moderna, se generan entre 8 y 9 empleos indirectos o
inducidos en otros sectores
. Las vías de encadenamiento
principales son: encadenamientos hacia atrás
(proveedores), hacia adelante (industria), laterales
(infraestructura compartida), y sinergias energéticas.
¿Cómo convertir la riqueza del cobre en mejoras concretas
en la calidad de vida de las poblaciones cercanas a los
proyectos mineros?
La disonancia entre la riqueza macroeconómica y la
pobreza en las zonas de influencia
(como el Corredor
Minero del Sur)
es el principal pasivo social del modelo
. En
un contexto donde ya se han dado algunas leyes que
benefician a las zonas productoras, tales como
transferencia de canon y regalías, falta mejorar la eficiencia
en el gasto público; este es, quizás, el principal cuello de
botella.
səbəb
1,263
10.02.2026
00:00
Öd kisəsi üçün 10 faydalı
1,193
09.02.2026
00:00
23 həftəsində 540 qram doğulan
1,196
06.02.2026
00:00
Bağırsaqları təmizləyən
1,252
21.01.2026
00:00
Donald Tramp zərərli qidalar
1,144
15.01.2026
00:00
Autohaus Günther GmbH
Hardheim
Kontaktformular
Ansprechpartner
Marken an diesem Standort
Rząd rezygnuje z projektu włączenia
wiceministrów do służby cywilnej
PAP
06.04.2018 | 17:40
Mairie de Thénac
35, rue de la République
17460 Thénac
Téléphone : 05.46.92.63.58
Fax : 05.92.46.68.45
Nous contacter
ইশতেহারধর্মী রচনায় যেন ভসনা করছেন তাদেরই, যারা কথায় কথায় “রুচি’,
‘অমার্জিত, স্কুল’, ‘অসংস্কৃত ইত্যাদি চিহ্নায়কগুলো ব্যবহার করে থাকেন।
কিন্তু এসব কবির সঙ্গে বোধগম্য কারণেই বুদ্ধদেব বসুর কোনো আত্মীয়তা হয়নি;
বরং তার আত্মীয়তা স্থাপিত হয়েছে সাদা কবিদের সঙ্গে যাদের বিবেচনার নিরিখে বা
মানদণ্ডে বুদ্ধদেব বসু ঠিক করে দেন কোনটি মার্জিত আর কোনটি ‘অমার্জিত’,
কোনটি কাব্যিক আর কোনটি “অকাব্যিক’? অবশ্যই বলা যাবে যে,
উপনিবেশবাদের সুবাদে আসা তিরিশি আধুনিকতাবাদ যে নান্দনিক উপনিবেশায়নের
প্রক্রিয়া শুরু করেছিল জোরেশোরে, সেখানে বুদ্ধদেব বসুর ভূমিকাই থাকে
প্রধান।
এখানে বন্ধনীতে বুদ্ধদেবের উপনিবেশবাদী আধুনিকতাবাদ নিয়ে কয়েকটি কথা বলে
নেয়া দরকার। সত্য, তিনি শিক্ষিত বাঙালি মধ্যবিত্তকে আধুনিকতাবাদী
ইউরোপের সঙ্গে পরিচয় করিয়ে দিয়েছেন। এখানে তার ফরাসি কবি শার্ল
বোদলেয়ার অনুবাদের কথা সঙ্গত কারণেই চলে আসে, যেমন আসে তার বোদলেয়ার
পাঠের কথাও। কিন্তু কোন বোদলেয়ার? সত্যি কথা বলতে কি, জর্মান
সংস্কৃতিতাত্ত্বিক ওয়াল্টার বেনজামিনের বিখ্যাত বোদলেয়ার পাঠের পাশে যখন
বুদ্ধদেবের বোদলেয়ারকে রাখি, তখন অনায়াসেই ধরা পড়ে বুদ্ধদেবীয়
==========
__YOUR TASK__
Repeat, exactly and only, the lines from the beginning of the material through the line that contains "(infraestructura compartida), y".

__ANSWER SECTION__
moderna, se generan entre 8 y 9 empleos indirectos o
inducidos en otros sectores
. Las vías de encadenamiento
principales son: encadenamientos hacia atrás
(proveedores), hacia adelante (industria), laterales
(infraestructura compartida), y sinergias energéticas.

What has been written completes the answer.